Passage provided:
▽

Can Soy Kill? Part 2
- Created on Wednesday, 08 December 2010 15:23
This is a continuing series in response to the Weston Price Foundation attack on soy. This time we'll look at the anti-nutrients in soy, including protease inhibitors, trypsin inhibitors, and hemagglutinins.
Protease inhibitors are substances that inhibit or neutralize protein-digesting enzymes. The claim is that the protease inhibitors in soy cause the pancreas to work too hard, enlarge, and even become cancerous.
First, note that protease inhibitors are common in plants. Naturalnews.com lists the following foods as being rich in protease inhibitors: chickpeas, broccoli, lentils, brussel sprouts, potatoes, spinach, oats, corn, cucumber, pineapple, rice, soybeans, whole grain wheat, barley, almonds, and in that order. So, chickpeas are the highest. And keep in mind that they regard protease inhibitors as a good thing because they are considered anti-cancer. But, this proves that the attack on soy is really an attack on plant foods in general.
Protease inhibitors are destroyed by cooking. A North Dakota State University study found that 20 minutes of cooking at 100 degrees Celsius destroyed 87% of protease inhibitors in soy. Other studies have demonstrated up to 95% destruction of protease inhibitors from cooking.
Trypsin inhibitors are the best known protease inhibitors. Standard cooking methods destroy almost all of the trypsin inhibitors in foods. However, Dr. Messina of Loma Linda University reports that research using miniature swine showed that loading them up with even very high amounts of trypsin inhibitors caused no demonstrable harm.
But, the first sign of harm from trypsin inhibitors would have to be failure of protein utilization. What would that look like? Well, obviously, much protein goes into muscle, so there would be muscle atrophy and weakness. Protein is involved in immunity because the immunoglobulins which fight disease are proteins. So, you would have increased susceptibility to infections. And, protein is very much involved in digestion since digestive enzymes are proteins. So, you would have weak, faulty, symptomatic digestion.

△

Given information:

▽

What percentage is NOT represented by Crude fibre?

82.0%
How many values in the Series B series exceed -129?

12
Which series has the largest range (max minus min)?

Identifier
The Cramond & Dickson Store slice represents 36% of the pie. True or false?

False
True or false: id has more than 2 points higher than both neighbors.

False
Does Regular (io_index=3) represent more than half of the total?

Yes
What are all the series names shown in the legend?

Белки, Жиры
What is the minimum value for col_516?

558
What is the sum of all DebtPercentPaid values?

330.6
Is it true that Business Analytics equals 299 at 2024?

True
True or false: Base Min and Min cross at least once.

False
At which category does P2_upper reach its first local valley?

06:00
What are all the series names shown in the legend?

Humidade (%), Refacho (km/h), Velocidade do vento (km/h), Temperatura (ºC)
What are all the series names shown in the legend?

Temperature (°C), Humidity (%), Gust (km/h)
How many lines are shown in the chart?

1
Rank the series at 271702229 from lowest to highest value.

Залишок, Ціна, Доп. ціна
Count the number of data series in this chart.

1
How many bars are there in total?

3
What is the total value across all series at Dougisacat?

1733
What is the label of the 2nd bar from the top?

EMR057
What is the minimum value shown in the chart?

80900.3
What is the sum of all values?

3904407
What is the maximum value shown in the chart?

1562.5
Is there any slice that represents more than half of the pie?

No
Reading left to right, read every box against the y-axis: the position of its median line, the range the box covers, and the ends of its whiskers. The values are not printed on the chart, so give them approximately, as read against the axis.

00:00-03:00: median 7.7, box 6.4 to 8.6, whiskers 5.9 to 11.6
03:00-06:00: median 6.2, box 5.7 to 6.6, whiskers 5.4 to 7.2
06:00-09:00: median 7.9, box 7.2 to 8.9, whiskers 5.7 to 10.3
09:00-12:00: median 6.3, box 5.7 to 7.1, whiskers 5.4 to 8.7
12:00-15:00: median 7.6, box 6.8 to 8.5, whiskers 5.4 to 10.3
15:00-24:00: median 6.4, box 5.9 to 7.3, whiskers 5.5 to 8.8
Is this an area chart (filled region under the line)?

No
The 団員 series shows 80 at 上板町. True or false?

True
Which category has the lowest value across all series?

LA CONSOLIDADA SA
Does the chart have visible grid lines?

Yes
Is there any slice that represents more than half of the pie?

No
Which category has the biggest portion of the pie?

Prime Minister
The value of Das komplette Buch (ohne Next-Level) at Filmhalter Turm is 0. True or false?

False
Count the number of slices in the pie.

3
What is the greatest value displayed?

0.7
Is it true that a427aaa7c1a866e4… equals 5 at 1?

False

△

Task to complete:
Reproduce the entire text on soy anti-nutrients word for word. The rows have nothing to do with the text about soy.

Solved problem:
Can Soy Kill? Part 2
- Created on Wednesday, 08 December 2010 15:23
This is a continuing series in response to the Weston Price Foundation attack on soy. This time we'll look at the anti-nutrients in soy, including protease inhibitors, trypsin inhibitors, and hemagglutinins.
Protease inhibitors are substances that inhibit or neutralize protein-digesting enzymes. The claim is that the protease inhibitors in soy cause the pancreas to work too hard, enlarge, and even become cancerous.
First, note that protease inhibitors are common in plants. Naturalnews.com lists the following foods as being rich in protease inhibitors: chickpeas, broccoli, lentils, brussel sprouts, potatoes, spinach, oats, corn, cucumber, pineapple, rice, soybeans, whole grain wheat, barley, almonds, and in that order. So, chickpeas are the highest. And keep in mind that they regard protease inhibitors as a good thing because they are considered anti-cancer. But, this proves that the attack on soy is really an attack on plant foods in general.
Protease inhibitors are destroyed by cooking. A North Dakota State University study found that 20 minutes of cooking at 100 degrees Celsius destroyed 87% of protease inhibitors in soy. Other studies have demonstrated up to 95% destruction of protease inhibitors from cooking.
Trypsin inhibitors are the best known protease inhibitors. Standard cooking methods destroy almost all of the trypsin inhibitors in foods. However, Dr. Messina of Loma Linda University reports that research using miniature swine showed that loading them up with even very high amounts of trypsin inhibitors caused no demonstrable harm.
But, the first sign of harm from trypsin inhibitors would have to be failure of protein utilization. What would that look like? Well, obviously, much protein goes into muscle, so there would be muscle atrophy and weakness. Protein is involved in immunity because the immunoglobulins which fight disease are proteins. So, you would have increased susceptibility to infections. And, protein is very much involved in digestion since digestive enzymes are proteins. So, you would have weak, faulty, symptomatic digestion.